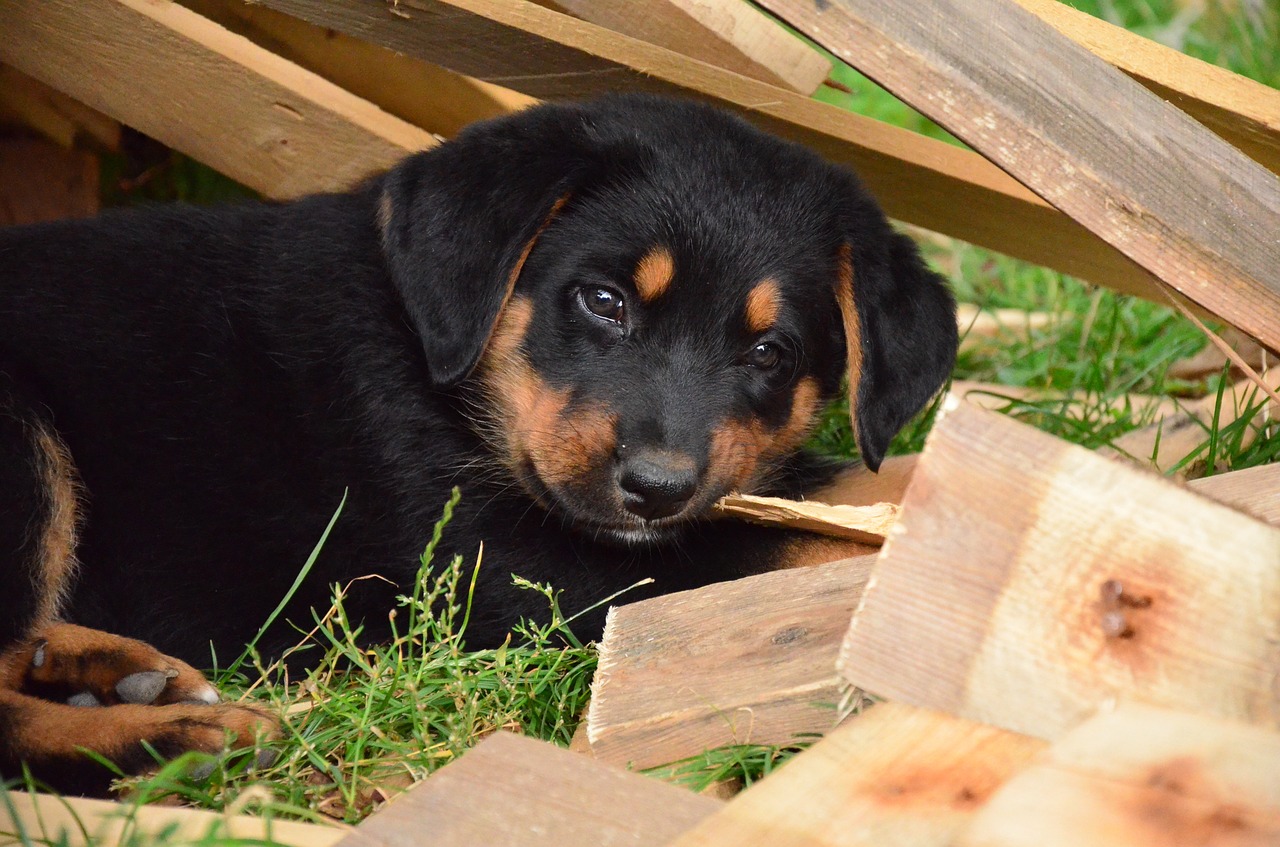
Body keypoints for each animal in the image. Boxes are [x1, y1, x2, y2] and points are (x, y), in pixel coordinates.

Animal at [0, 95, 957, 793]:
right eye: (603, 301)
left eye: (769, 353)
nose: (657, 488)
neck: (442, 365)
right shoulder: (506, 565)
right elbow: (784, 551)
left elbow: (835, 499)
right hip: (25, 443)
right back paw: (182, 736)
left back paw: (109, 670)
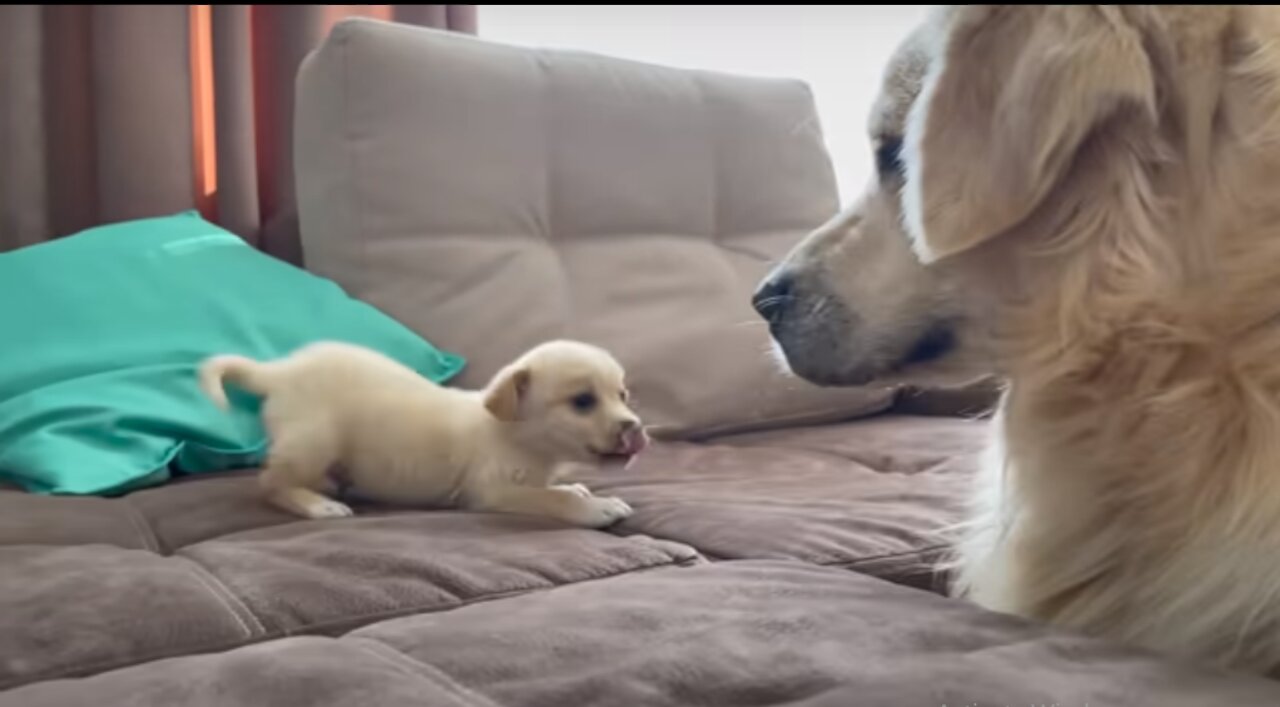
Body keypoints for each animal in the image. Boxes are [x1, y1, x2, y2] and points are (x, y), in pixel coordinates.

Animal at [197, 340, 650, 527]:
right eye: (583, 401)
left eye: (623, 395)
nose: (635, 428)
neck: (513, 432)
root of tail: (281, 371)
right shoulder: (491, 489)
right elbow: (550, 498)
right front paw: (595, 507)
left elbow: (556, 489)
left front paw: (577, 489)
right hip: (316, 437)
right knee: (271, 482)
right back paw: (317, 504)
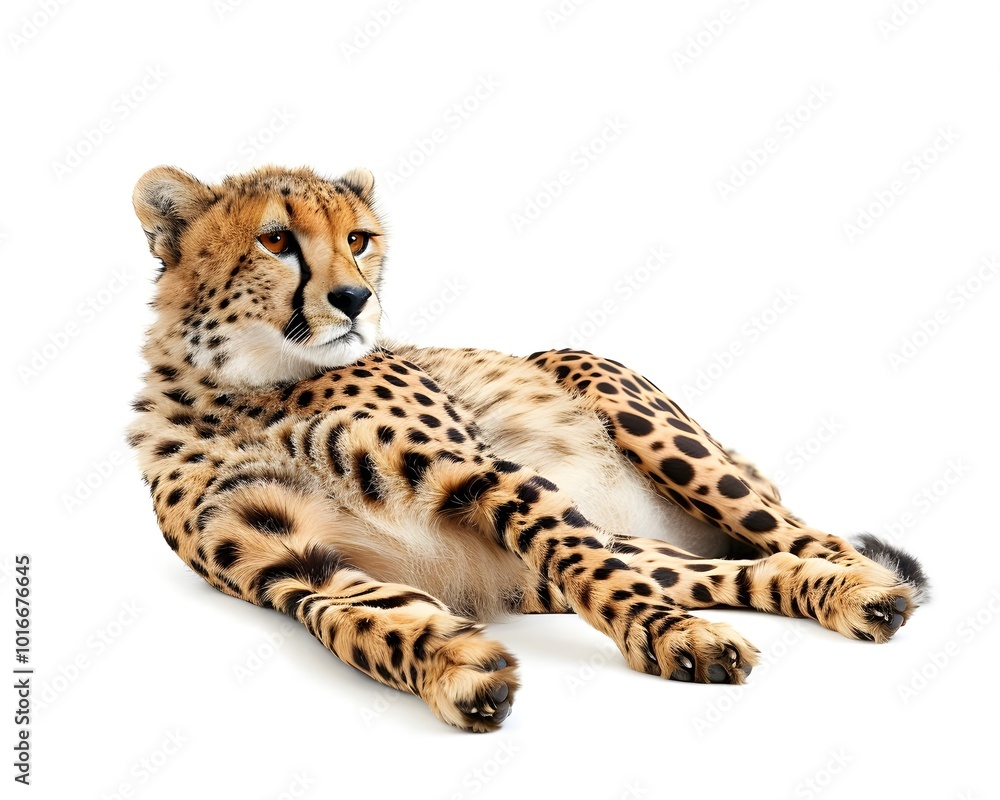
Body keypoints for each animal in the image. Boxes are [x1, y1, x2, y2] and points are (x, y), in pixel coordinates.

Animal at [127, 164, 928, 732]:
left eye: (358, 239)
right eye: (275, 240)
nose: (355, 300)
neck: (246, 386)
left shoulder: (481, 471)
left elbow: (586, 567)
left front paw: (671, 637)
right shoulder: (281, 559)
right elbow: (352, 616)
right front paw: (451, 664)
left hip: (603, 389)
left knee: (813, 539)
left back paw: (858, 587)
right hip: (595, 555)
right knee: (724, 567)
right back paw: (839, 596)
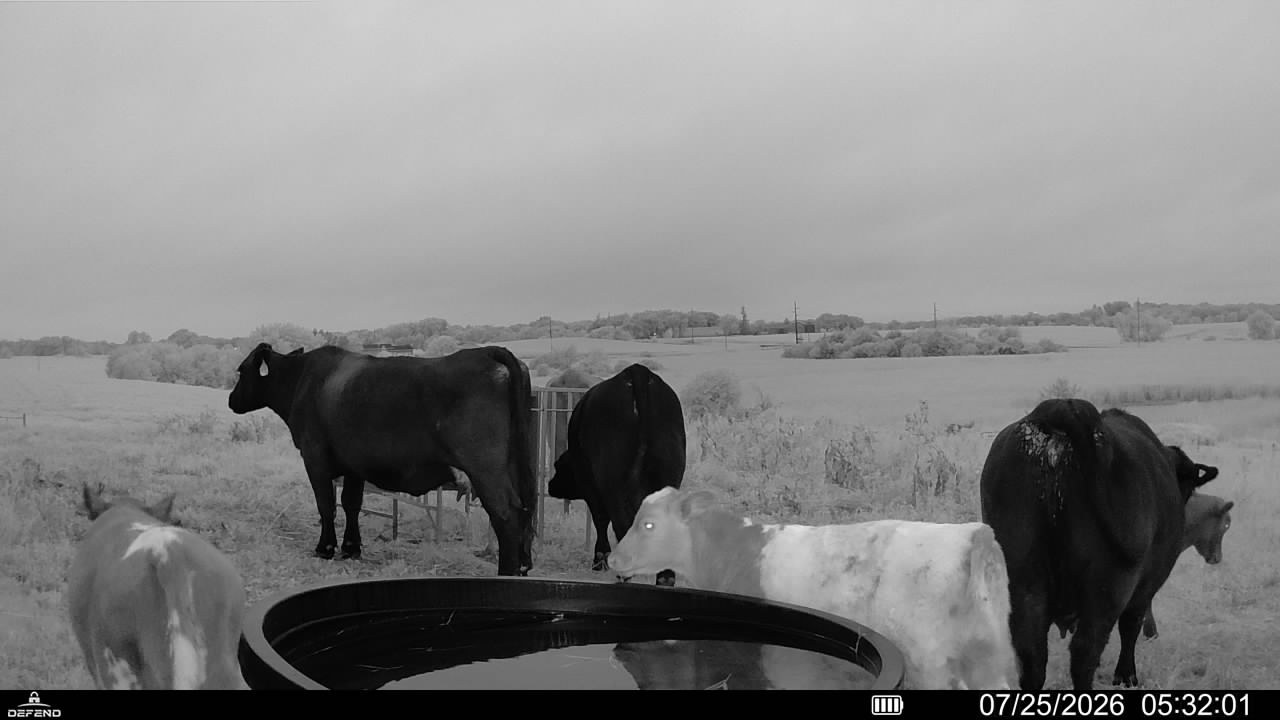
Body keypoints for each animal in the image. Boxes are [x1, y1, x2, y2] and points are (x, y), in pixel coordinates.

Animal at [228, 343, 536, 576]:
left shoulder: (314, 457)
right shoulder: (353, 465)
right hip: (511, 466)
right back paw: (521, 568)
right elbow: (351, 504)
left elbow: (326, 504)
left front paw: (325, 548)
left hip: (485, 468)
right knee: (523, 511)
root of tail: (486, 352)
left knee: (506, 514)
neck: (302, 379)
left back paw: (506, 572)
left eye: (240, 370)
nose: (231, 400)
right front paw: (351, 548)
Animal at [547, 363, 686, 586]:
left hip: (612, 484)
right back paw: (665, 576)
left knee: (619, 522)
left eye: (558, 465)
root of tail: (637, 372)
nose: (551, 485)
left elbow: (600, 519)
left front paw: (599, 561)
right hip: (669, 475)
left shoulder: (592, 488)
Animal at [607, 487, 1018, 690]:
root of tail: (973, 535)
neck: (734, 550)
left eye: (648, 525)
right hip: (990, 660)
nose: (612, 559)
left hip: (931, 662)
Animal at [979, 399, 1218, 690]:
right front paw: (1126, 676)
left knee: (1032, 656)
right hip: (1109, 583)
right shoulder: (1145, 585)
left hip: (1023, 579)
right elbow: (1131, 626)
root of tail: (1061, 409)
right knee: (1085, 651)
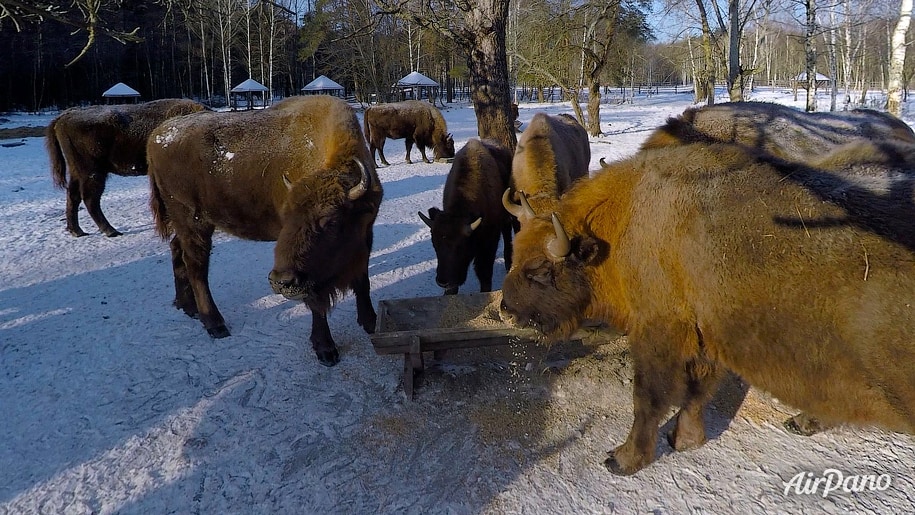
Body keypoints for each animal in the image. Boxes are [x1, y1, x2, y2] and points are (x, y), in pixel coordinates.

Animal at [45, 98, 206, 237]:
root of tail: (64, 117)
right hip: (92, 172)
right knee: (90, 199)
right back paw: (111, 231)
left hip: (77, 172)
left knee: (73, 196)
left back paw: (77, 231)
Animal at [148, 95, 382, 366]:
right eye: (286, 217)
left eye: (331, 221)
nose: (280, 281)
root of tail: (156, 136)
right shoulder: (312, 276)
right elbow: (317, 303)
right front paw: (326, 350)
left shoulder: (365, 237)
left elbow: (363, 281)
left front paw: (371, 322)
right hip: (194, 222)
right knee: (197, 268)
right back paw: (215, 325)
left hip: (186, 224)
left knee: (177, 251)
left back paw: (187, 307)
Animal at [420, 139, 516, 296]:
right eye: (434, 244)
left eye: (460, 246)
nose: (442, 281)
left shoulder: (489, 241)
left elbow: (484, 273)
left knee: (508, 232)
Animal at [500, 138, 915, 476]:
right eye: (516, 253)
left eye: (541, 269)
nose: (506, 309)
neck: (631, 217)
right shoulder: (704, 334)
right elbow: (697, 391)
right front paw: (685, 441)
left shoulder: (660, 329)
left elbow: (648, 397)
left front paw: (623, 459)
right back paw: (802, 422)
┄┄┄┄┄┄
Among the lines above, which contain the word "nose"? Copy every one.

nose: (657, 488)
nose: (635, 428)
nose: (355, 300)
nose: (231, 400)
nose: (551, 485)
nose: (612, 559)
nose: (280, 281)
nose: (442, 281)
nose: (506, 309)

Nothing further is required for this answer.